Objectives The paediatric landscape for the care needs of young people is rapidly evolving. Traditional models of care pathways and team colleagues in our acute hospital settings need to advance at pace. Colleagues have come together locally to reflect upon shared experiences & to co-produce ideas about how to ‘CREATE’: Create the Right Environment for Adolescents & Team colleagues, to Empower teams caring for young people on our children’s unit.

Methods Following complex cases on our acute unit, a joint reflective open session was held in September 2021 with paediatrics, CAMHS, lead nurses, medical directors, chief medical officers, occupational therapists, head of resilience/training, social workers, psychologist, physiotherapists, playteams, security and mental health nurses. The huge response clearly demonstrated the desire to influence productive, supportive change for our environment and to explore how best to support distressed young people.
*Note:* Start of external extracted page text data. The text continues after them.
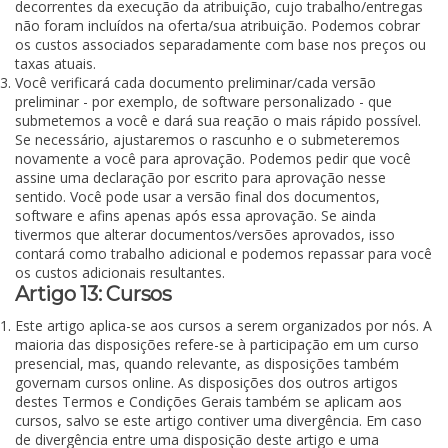
decorrentes da execução da atribuição, cujo trabalho/entregas
não foram incluídos na oferta/sua atribuição. Podemos cobrar
os custos associados separadamente com base nos preços ou
taxas atuais.
Você verificará cada documento preliminar/cada versão
preliminar - por exemplo, de software personalizado - que
submetemos a você e dará sua reação o mais rápido possível.
Se necessário, ajustaremos o rascunho e o submeteremos
novamente a você para aprovação. Podemos pedir que você
assine uma declaração por escrito para aprovação nesse
sentido. Você pode usar a versão final dos documentos,
software e afins apenas após essa aprovação. Se ainda
tivermos que alterar documentos/versões aprovados, isso
contará como trabalho adicional e podemos repassar para você
os custos adicionais resultantes.
Artigo 13: Cursos
Este artigo aplica-se aos cursos a serem organizados por nós. A
maioria das disposições refere-se à participação em um curso
presencial, mas, quando relevante, as disposições também
governam cursos online. As disposições dos outros artigos
destes Termos e Condições Gerais também se aplicam aos
cursos, salvo se este artigo contiver uma divergência. Em caso
de divergência entre uma disposição deste artigo e uma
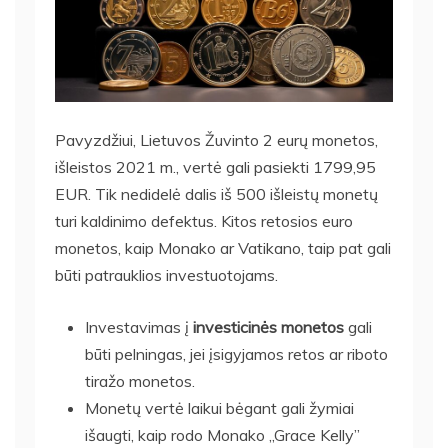
Pavyzdžiui, Lietuvos Žuvinto 2 eurų monetos,
išleistos 2021 m., vertė gali pasiekti 1799,95
EUR. Tik nedidelė dalis iš 500 išleistų monetų
turi kaldinimo defektus. Kitos retosios euro
monetos, kaip Monako ar Vatikano, taip pat gali
būti patrauklios investuotojams.
Investavimas į
investicinės monetos
gali
būti pelningas, jei įsigyjamos retos ar riboto
tiražo monetos.
Monetų vertė laikui bėgant gali žymiai
išaugti, kaip rodo Monako „Grace Kelly”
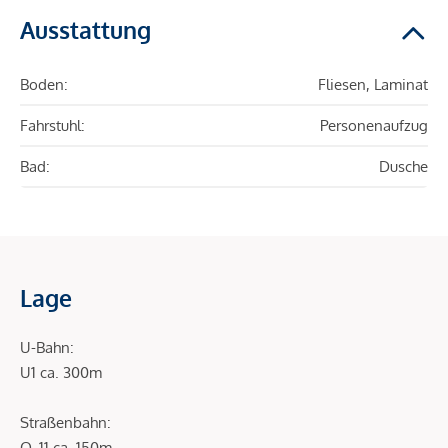
Ausstattung
Boden:
Fliesen, Laminat
Fahrstuhl:
Personenaufzug
Bad:
Dusche
Lage
U-Bahn:
U1 ca. 300m
Straßenbahn:
O, 11 ca. 150m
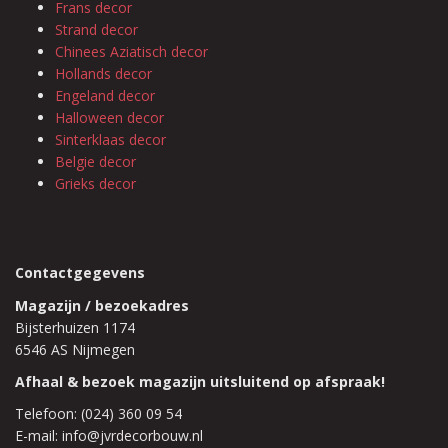
Frans decor
Strand decor
Chinees Aziatisch decor
Hollands decor
Engeland decor
Halloween decor
Sinterklaas decor
Belgie decor
Grieks decor
Contactgegevens
Magazijn / bezoekadres
Bijsterhuizen 1174
6546 AS Nijmegen
Afhaal & bezoek magazijn uitsluitend op afspraak!
Telefoon: (024) 360 09 54
E-mail: info@jvrdecorbouw.nl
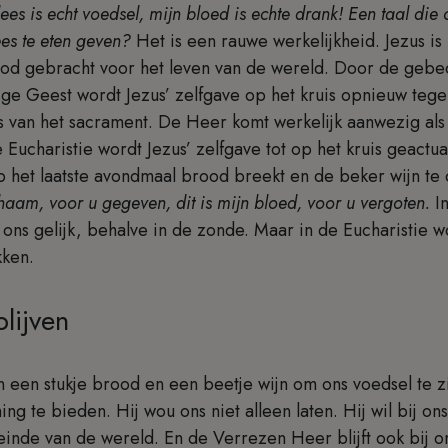
lees is echt voedsel, mijn bloed is echte drank! Een taal die o
ees te eten geven?
Het is een rauwe werkelijkheid. Jezus i
ood gebracht voor het leven van de wereld. Door de gebed
ige Geest wordt Jezus’ zelfgave op het kruis opnieuw teg
is van het sacrament. De Heer komt werkelijk aanwezig al
 Eucharistie wordt Jezus’ zelfgave tot op het kruis geactu
op het laatste avondmaal brood breekt en de beker wijn te 
ichaam, voor u gegeven, dit is mijn bloed, voor u vergoten.
I
 ons gelijk, behalve in de zonde. Maar in de Eucharistie
kken.
blijven
in een stukje brood en een beetje wijn om ons voedsel te zi
ing te bieden. Hij wou ons niet alleen laten. Hij wil bij on
einde van de wereld. En de Verrezen Heer blijft ook bij o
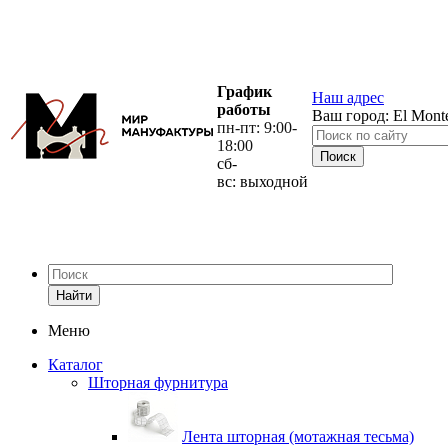
График
Наш адрес
работы
Ваш город:
El Mont
пн-пт: 9:00-
18:00
сб-
вс: выходной
Найти
Меню
Каталог
Шторная фурнитура
Лента шторная (мотажная тесьма)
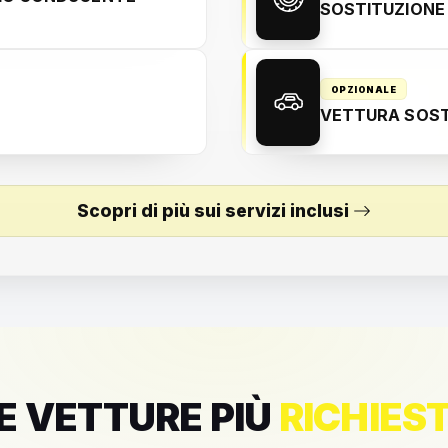
SOSTITUZIONE
OPZIONALE
VETTURA SOST
Scopri di più sui servizi inclusi
E VETTURE PIÙ
RICHIES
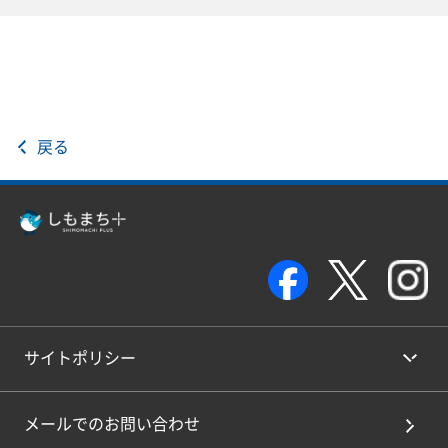
戻る
サイトポリシー
メールでのお問い合わせ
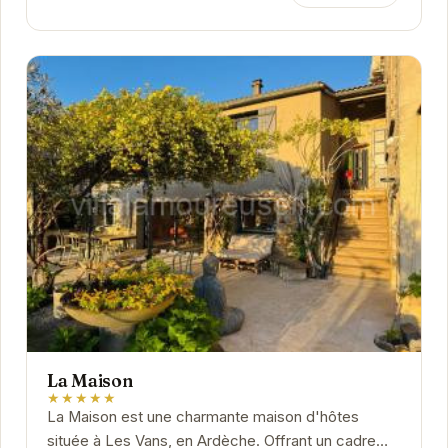
La Maison
★★★★★
La Maison est une charmante maison d'hôtes
située à Les Vans, en Ardèche. Offrant un cadre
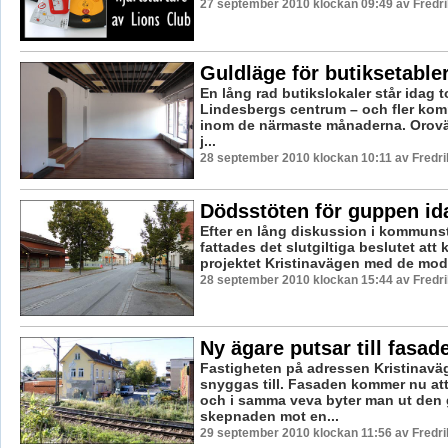
27 september 2010 klockan 09:49 av Fredr
Guldläge för butiksetable
En lång rad butikslokaler står idag 
Lindesbergs centrum – och fler komm
inom de närmaste månaderna. Orov
j...
28 september 2010 klockan 10:11 av Fredr
Dödsstöten för guppen id
Efter en lång diskussion i kommunst
fattades det slutgiltiga beslutet att
projektet Kristinavägen med de modi
28 september 2010 klockan 15:44 av Fredr
Ny ägare putsar till fasad
Fastigheten på adressen Kristinaväg
snyggas till. Fasaden kommer nu at
och i samma veva byter man ut den 
skepnaden mot en...
29 september 2010 klockan 11:56 av Fredr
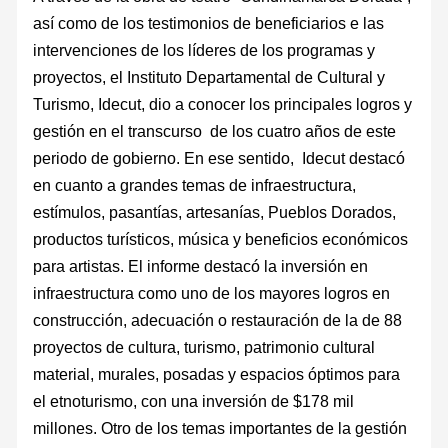
así como de los testimonios de beneficiarios e las
intervenciones de los líderes de los programas y
proyectos, el Instituto Departamental de Cultural y
Turismo, Idecut, dio a conocer los principales logros y
gestión en el transcurso de los cuatro años de este
periodo de gobierno. En ese sentido, Idecut destacó
en cuanto a grandes temas de infraestructura,
estímulos, pasantías, artesanías, Pueblos Dorados,
productos turísticos, música y beneficios económicos
para artistas. El informe destacó la inversión en
infraestructura como uno de los mayores logros en
construcción, adecuación o restauración de la de 88
proyectos de cultura, turismo, patrimonio cultural
material, murales, posadas y espacios óptimos para
el etnoturismo, con una inversión de $178 mil
millones. Otro de los temas importantes de la gestión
The CREATE team was born: ‘an umbrella concept’ representing a multidisciplinary group leading change for the young person’s voice, training, supporting colleagues, culture, our clinical care and physical environment.

Results The CREATE workstreams include:

1. Clinical Care/Young Person & Family Experience Individualised daily care plans; optimising care introducing ‘tell it once’ and ‘this is me’ documents; exploring nurse led HEADSSS screening (identifying risk of trauma/adverse childhood experiences); identifying young persons advocate; exploring ‘therapeutic education’.

2. Workforce planning Successfully leading business cases for expansion of children and young people social, emotional and mental health nurse team; band 3 nursing support; youth worker; occupational therapist; activities co-ordinator; consultant (specialist interest in adolescent health).

3. Engagement/Culture Capturing colleague experience:

Your Voice - Behaviours that challenge’: powerful feedback created collaborative improvements; reframing language used; recognition of re-traumatisation for young person/colleagues; continued development of monthly ‘drop -in’/safe space for MDT to share feelings with CAMHS staff regarding complex/traumatising cases.

4. Environmental Improvements Children & Young People National Survey results used to create a ‘sanctuary space’ for young people on the acute unit, utilising local funding bids in liaison with ‘Arts For Life’ and co-production from young people/colleagues.

5. Training/Education/Quality Improvement Recognition of trauma informed care underpinning experience/training with the development of a generic module and specific multi-disciplinary simulation situation learning; trauma informed workstream created to support the trust strategy process; The ‘We Can Talk’ QI project has been rolled out across whole acute trust to develop and implement ‘Emotional Observations’ for those aged 12–18 years old in acute services, in order to imbed parity of esteem within practice for all children/young people.

Conclusions The CREATE project has developed over 10 months and demonstrates what can be successfully be achieved with listening to the voices of colleagues and experiences of children and young people on our acute unit, alongside the desire for change to meet the evolving and sometimes complex needs of young people presenting to an acute hospital setting. Further development is in progress including the concept of true co-production of this project, understanding and changing the landscape for restorative clinical and managerial supervision for acute colleagues in line with mental health colleagues.